Oireachtas Joint and Select Committees

Tuesday, 24 October 2017

Joint Oireachtas Committee on Agriculture, Food and the Marine

Renewable Energy Directive: Discussion

4:00 pm

Dr. Eugene Hendrick:

For broadleaf and woodland species there is also a tending and thinning grant that enables material to be brought to the roadside. From an energy perspective, we hope the RHI will be a useful vehicle for the forestry sector that will stimulate local demand. In terms of the privately owned estate, there is a roading grant and there are other grants available.

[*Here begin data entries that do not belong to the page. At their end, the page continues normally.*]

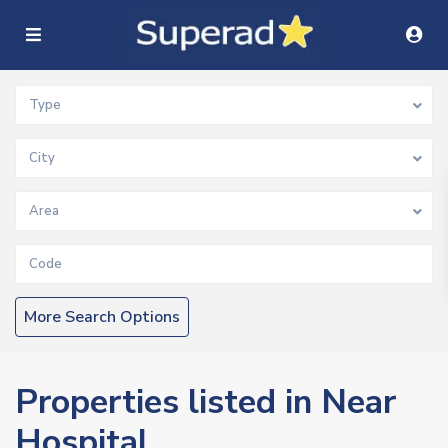
Type
City
Area
More Search Options
Properties listed in Near
Hospital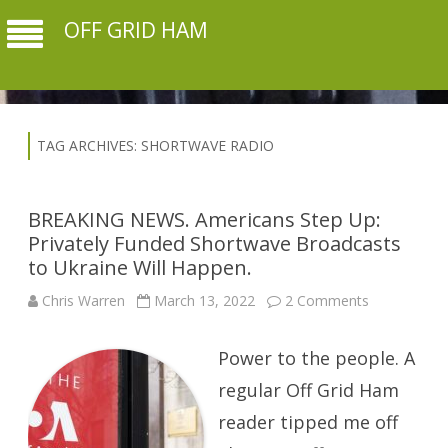
OFF GRID HAM
TAG ARCHIVES:
SHORTWAVE RADIO
BREAKING NEWS. Americans Step Up:
Privately Funded Shortwave Broadcasts
to Ukraine Will Happen.
on
Chris Warren
March 13, 2022
2 Comments
BREAKING
NEWS.
Americans
Power to the people. A
Step
Up:
Privately
regular Off Grid Ham
Funded
Shortwave
reader tipped me off
Broadcasts
to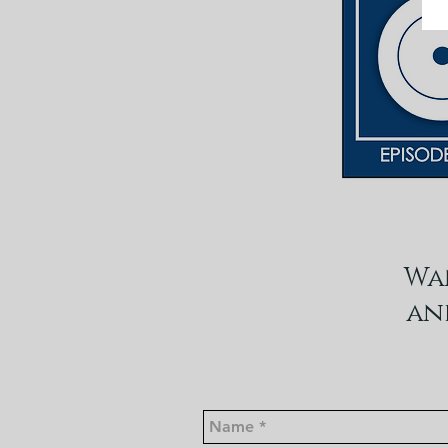
Wa
an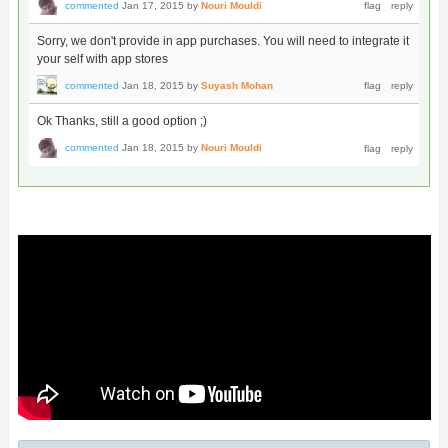
commented
Jan 17, 2015
by
Nouri Mouldi
Sorry, we don't provide in app purchases. You will need to integrate it
your self with app stores
commented
Jan 18, 2015
by
Suyash Mohan
Ok Thanks, still a good option ;)
commented
Jan 18, 2015
by
Nouri Mouldi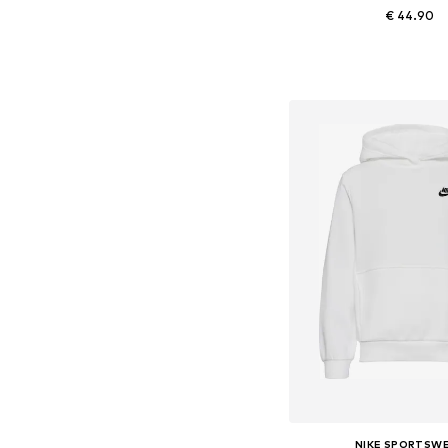
€ 44.90
+
4
Add to bask
NIKE SPORTSW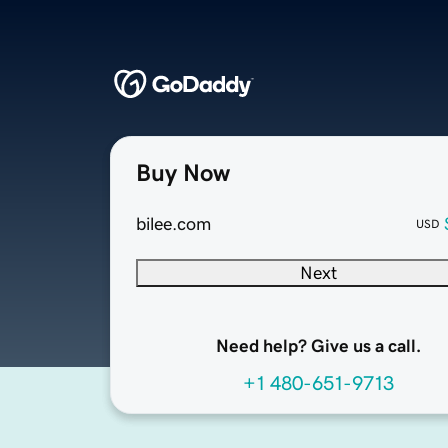
Buy Now
bilee.com
USD
Next
Need help? Give us a call.
+1 480-651-9713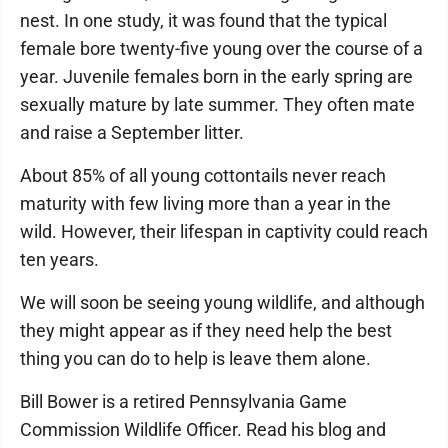
nest. In one study, it was found that the typical
female bore twenty-five young over the course of a
year. Juvenile females born in the early spring are
sexually mature by late summer. They often mate
and raise a September litter.
About 85% of all young cottontails never reach
maturity with few living more than a year in the
wild. However, their lifespan in captivity could reach
ten years.
We will soon be seeing young wildlife, and although
they might appear as if they need help the best
thing you can do to help is leave them alone.
Bill Bower is a retired Pennsylvania Game
Commission Wildlife Officer. Read his blog and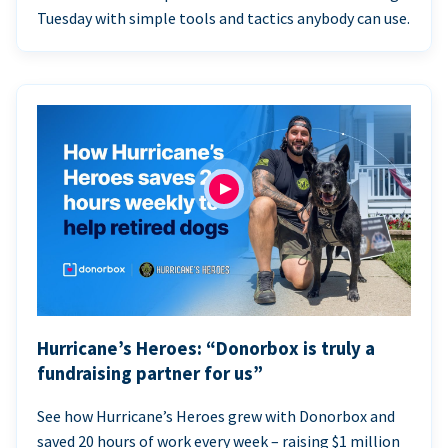
Tuesday with simple tools and tactics anybody can use.
Hurricane’s Heroes: “Donorbox is truly a
fundraising partner for us”
See how Hurricane’s Heroes grew with Donorbox and
saved 20 hours of work every week – raising $1 million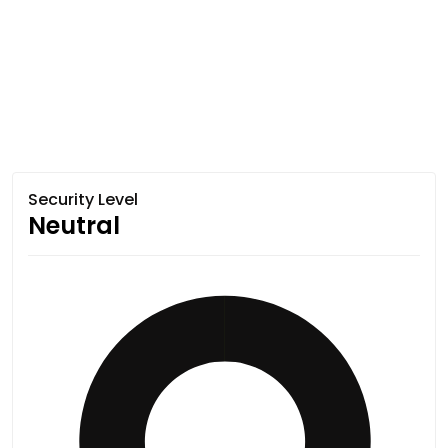
Security Level
Neutral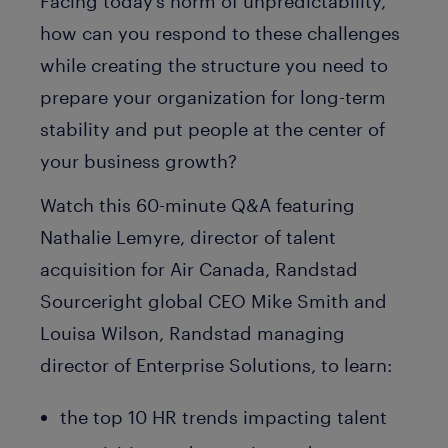
Facing today’s norm of unpredictability,
how can you respond to these challenges
while creating the structure you need to
prepare your organization for long-term
stability and put people at the center of
your business growth?
Watch this 60-minute Q&A featuring
Nathalie Lemyre, director of talent
acquisition for Air Canada, Randstad
Sourceright global CEO Mike Smith and
Louisa Wilson, Randstad managing
director of Enterprise Solutions, to learn:
the top 10 HR trends impacting talent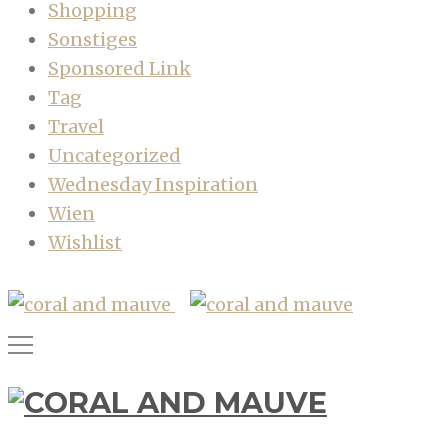
Shopping
Sonstiges
Sponsored Link
Tag
Travel
Uncategorized
Wednesday Inspiration
Wien
Wishlist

On the energy side, the Department makes available a lot of information on the supply chain. We organise workshops around the country to bring owners, developers and entrepreneurs together. We show them what one needs to do to put together a good plan to exploit a forest area and supply wood fuels to the marketplace at a competitive price. A lot of things are happening in terms of wood fuels and so on.

It is important that we stimulate that market and not just in terms of the wood fuel supply but for the more valuable material that will eventually be produced from forests such as large stake wood and, ultimately, sawn material. The earlier we intervene in forest plantations in terms of taking out smaller material then the greater the knock-on effect there will be when it comes to providing larger sized material for sawmills, etc. which is the higher end of the market. Such work will give a return to the growers who are local landowners and private forest owners and to the locally developed industry and, on a wider scale, the sawmill sector.

I hope I have covered all of the questions and points that have been raised.